»»
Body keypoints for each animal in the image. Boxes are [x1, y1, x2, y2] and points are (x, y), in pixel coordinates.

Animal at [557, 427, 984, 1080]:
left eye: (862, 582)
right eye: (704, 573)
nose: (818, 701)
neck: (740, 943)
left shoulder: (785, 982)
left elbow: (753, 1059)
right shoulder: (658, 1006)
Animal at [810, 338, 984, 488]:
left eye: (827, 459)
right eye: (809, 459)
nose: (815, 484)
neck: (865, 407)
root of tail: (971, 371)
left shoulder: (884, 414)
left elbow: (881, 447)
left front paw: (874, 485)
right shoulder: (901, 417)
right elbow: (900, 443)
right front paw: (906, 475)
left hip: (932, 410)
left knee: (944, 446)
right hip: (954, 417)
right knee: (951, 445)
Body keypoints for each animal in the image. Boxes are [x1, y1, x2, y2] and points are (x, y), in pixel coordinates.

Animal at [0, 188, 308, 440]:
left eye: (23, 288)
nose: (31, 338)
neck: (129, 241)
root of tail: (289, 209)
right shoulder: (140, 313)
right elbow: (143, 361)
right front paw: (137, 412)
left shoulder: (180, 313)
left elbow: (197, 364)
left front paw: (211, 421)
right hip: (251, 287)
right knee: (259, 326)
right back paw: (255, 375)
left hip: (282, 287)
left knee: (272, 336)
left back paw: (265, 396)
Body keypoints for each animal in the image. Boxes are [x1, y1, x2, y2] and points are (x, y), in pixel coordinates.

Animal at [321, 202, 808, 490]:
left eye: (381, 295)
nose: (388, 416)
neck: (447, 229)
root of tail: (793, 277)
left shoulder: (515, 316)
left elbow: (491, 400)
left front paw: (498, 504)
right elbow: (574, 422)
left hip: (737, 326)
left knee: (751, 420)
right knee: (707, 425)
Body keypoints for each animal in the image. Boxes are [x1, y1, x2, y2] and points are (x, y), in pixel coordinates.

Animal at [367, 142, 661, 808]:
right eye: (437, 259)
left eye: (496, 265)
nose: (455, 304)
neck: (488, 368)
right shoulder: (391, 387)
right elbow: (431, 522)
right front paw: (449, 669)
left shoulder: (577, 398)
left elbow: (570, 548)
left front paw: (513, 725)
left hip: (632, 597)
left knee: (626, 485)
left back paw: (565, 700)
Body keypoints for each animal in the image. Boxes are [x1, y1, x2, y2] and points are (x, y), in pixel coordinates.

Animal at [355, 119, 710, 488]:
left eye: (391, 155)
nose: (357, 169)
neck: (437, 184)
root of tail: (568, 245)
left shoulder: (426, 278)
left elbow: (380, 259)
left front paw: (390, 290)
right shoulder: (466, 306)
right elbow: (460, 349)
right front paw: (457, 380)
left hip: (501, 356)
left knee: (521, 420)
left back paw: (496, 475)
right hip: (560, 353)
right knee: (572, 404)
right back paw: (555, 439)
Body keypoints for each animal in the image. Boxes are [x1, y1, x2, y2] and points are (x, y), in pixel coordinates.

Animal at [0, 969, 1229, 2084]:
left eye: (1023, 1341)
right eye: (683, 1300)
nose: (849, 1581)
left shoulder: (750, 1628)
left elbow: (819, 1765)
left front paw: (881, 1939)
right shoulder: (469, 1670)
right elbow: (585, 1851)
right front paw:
««
From the entries above, copy every line that holds the word "knee".

left knee: (944, 446)
right knee: (951, 445)
right knee: (259, 326)
left knee: (272, 336)
left knee: (751, 420)
right knee: (707, 425)
left knee: (626, 485)
left knee: (521, 420)
right knee: (572, 404)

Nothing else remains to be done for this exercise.